Thankfully, I outgrew the propensity to non-hygienic practice when I realized that good hygiene was essential to pretty girls. Funny how that worked out. 

The number of available personal hygiene products has dramatically increased since I was young. In our house, bathing consisted of yellow bars of Dial soap. As I became more concerned with manliness, I switched to Irish Spring. Coast Deodorant Soap was never an option. Not because of cost, but its smell — which reminded me of the foul body odor I was trying to escape. 

These days, I’m inundated daily with advertisements for new brands of soaps with names and scents guaranteed to make women take notice.
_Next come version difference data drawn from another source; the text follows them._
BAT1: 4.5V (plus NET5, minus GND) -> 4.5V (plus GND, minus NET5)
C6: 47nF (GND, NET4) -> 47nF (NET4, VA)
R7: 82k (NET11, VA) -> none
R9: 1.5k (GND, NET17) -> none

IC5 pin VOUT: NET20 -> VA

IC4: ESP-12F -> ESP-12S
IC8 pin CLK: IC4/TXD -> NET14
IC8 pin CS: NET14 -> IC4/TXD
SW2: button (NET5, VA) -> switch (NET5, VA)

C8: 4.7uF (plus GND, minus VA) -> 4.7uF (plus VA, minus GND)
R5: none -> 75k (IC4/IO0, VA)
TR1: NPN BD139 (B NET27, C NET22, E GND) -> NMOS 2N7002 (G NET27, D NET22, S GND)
Maybe you’ve seen them too. Read this article out loud near your phone, and the ads will show up for you, too. 

The names and scents of these soaps are pretty creative. “Dirt under your fingertips” proves you’re a good worker.  “Sea and Hay” means you know how to work and play. “Artic Shenanigans” attracts snow bunnies even in South Mississippi. 

Yep. If you can imagine it, there is a soap for it. Heaven help me; I’ll need a whole page in the paper if we talk about beard care products. 

In the meantime, if you practice good personal hygiene, thank you. As an added value, if you don’t smell like Coast Deodorant Soap, my gag reflex also thanks you.  

Unfortunately, we sometimes accrue dirt and stains that are more than skin deep. Indeed, our behaviors can stink worse than a dead skunk in the middle of the road (there’s a song reference from the 70s). 

In the words of King David of old, I’m thankful for spiritual lather — for the One who cleanses and makes us whiter than snow. 

As we often tell our kids, don’t forget to use the Soap!